# [EXERCISE TEXT]
"""
In spring 1999 coastal upwelling was more intense than usual off Baja California (^{Durazo and Baumgartner 2002}). High PP values associated with high Chla concentrations and higher diatom and dinoflagellate abundances were estimated for this season. In summer PP was high in both the northern and central regions, whereas in autumn values were higher than 150 mg C m^-2 h^-1 for both the coastal and the oceanic zones of the central region (Fig. 4, Table 1). ^{Durazo et al. (2010)} detected coastal upwelling in the northern region throughout the year, with higher intensity during spring, while coastal upwelling in the south occurred primarily during spring and summer. ^{Sosa-Ávalos et al. (2005)} reported strong northeasterly Santa Ana winds, which can fertilize coastal surface waters by coastal upwelling and vertical mixing (^{Castro et al. 2003}, ^{Trasviña et al. 2003}). This eolic contribution can increase PP off Baja California (Fig. 4d, Table 1).

Average PP values were similar to those reported by ^{Smith and Eppley (1982)} for the coastal zone off southern California, which were associated with coastal upwelling events. ^{Aguirre-Hernández et al. (2004)} and ^{Espinosa-Carreón et al. (2015)} reported lower integrated PP values for the region off Baja California in comparison to the values reported in this study, in which PP showed substantial seasonal variability.

The difference between PP_m and in situ PP estimates for coastal waters in the northern and central regions during spring was due to the increased abundance in larger phytoplankton cells, which can contribute to variability in photosynthetic parameters. Additionally, the high a _ɸ (λ) values, observed mainly in the coastal zones, affected the calculations of α(z)* and ɸ _max (^{Geider 1993}). During summer and autumn, the PP_m estimate for the coastal zones of both regions was similar to the in situ PP estimate. However, the observed in situ values were 20% higher than the PP_m values for the oceanic zones during autumn.

The increase in Chla concentration in the coastal zone during spring was associated with coastal upwelling intensity. This zone was considered eutrophic due to the high Chla values, whereas the oceanic zone was considered oligotrophic. Photosynthetic parameters showed seasonal variability in the region off Baja California, with higher α* and ɸ _max estimates for coastal waters in spring and high Pm* in autumn. Moreover, the values of the photosynthetic parameters and bio-optical properties adequately represent the spatial variability in the oceanographic conditions that prevailed in the southern region of the California Current off Baja California. Thus, the proposed photosynthetic parameters and bio-optical properties for each region and season in this transition zone (a confluence zone of water masses with contrasting carachteristics) contribute to improve the development of regional algorithms. These algorithms, together with remote sensing data, will allow extrapolating PP estimations to regional or larger scales to better understand seasonal and interannual variability in PP associated with mesoscale and large-scale physical processes.
"""
# [GIVEN RECORDS]
"""
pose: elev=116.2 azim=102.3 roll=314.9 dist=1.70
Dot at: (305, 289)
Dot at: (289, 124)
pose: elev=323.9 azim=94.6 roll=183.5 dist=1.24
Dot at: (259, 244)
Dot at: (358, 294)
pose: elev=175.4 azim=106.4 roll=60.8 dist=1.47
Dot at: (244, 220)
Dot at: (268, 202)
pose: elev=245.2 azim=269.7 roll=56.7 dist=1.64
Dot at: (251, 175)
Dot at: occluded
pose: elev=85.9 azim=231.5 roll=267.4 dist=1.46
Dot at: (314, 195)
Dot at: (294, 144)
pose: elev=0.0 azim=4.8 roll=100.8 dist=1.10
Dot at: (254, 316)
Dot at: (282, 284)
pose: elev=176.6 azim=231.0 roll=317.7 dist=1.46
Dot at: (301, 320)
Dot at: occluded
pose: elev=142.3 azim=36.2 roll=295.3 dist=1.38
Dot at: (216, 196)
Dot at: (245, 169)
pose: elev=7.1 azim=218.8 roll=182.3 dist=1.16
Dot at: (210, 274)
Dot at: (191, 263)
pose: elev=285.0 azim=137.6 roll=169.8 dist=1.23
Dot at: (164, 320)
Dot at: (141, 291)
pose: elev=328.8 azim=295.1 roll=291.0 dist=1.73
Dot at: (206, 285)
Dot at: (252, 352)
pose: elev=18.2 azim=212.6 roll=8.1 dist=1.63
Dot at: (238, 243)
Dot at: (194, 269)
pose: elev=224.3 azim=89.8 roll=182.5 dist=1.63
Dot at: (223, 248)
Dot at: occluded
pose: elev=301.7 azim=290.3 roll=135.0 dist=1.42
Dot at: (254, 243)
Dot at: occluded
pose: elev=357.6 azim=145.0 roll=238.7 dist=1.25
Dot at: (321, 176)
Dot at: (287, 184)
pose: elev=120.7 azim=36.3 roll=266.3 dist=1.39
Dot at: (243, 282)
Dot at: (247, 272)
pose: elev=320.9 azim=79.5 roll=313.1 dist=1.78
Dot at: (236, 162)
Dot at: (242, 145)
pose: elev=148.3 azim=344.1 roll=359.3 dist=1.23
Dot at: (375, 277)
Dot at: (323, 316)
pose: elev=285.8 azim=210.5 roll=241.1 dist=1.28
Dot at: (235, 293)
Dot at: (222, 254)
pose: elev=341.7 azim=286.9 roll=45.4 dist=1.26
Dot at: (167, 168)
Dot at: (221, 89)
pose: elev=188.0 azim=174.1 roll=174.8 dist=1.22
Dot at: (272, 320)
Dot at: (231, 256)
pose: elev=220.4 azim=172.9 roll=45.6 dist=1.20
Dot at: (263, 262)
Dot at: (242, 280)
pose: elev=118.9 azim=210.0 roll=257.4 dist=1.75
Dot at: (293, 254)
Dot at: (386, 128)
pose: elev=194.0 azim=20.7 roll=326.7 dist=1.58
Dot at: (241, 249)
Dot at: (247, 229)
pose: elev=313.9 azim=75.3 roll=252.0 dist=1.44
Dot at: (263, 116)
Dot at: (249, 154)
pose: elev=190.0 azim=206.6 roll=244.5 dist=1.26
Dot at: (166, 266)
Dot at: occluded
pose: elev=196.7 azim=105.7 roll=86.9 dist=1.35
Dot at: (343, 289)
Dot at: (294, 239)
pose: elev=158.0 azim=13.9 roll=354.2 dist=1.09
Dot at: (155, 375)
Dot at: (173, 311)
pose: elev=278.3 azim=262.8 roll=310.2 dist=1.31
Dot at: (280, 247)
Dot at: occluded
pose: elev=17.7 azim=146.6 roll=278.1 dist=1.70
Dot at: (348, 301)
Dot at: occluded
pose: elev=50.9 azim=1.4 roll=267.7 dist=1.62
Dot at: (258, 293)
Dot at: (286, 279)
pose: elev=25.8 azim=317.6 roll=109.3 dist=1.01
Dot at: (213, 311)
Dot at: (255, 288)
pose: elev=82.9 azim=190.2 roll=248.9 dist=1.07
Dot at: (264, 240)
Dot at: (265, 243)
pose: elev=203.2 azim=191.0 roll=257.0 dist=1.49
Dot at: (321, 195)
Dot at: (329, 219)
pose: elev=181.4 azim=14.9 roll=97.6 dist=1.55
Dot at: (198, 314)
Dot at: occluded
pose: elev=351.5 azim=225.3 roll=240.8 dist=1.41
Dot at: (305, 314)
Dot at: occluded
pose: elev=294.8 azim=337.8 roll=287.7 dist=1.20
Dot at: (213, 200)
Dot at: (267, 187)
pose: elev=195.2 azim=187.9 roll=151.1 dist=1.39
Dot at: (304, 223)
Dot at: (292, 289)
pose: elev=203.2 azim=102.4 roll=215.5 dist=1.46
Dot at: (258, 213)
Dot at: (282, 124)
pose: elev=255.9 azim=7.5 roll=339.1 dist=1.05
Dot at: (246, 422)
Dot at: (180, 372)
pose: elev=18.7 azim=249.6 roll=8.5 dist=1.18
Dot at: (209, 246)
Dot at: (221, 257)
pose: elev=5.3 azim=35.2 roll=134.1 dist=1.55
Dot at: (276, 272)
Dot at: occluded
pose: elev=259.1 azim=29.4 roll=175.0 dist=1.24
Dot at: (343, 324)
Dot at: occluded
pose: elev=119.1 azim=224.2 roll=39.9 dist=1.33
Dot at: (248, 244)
"""
# [INSTRUCTIONS FOR THE TASK]
In the passage on primary production off Baja California, by how much did the in situ values exceed the PP_m values for the oceanic zones during autumn?

# [WRITTEN SOLUTION]
By 20%.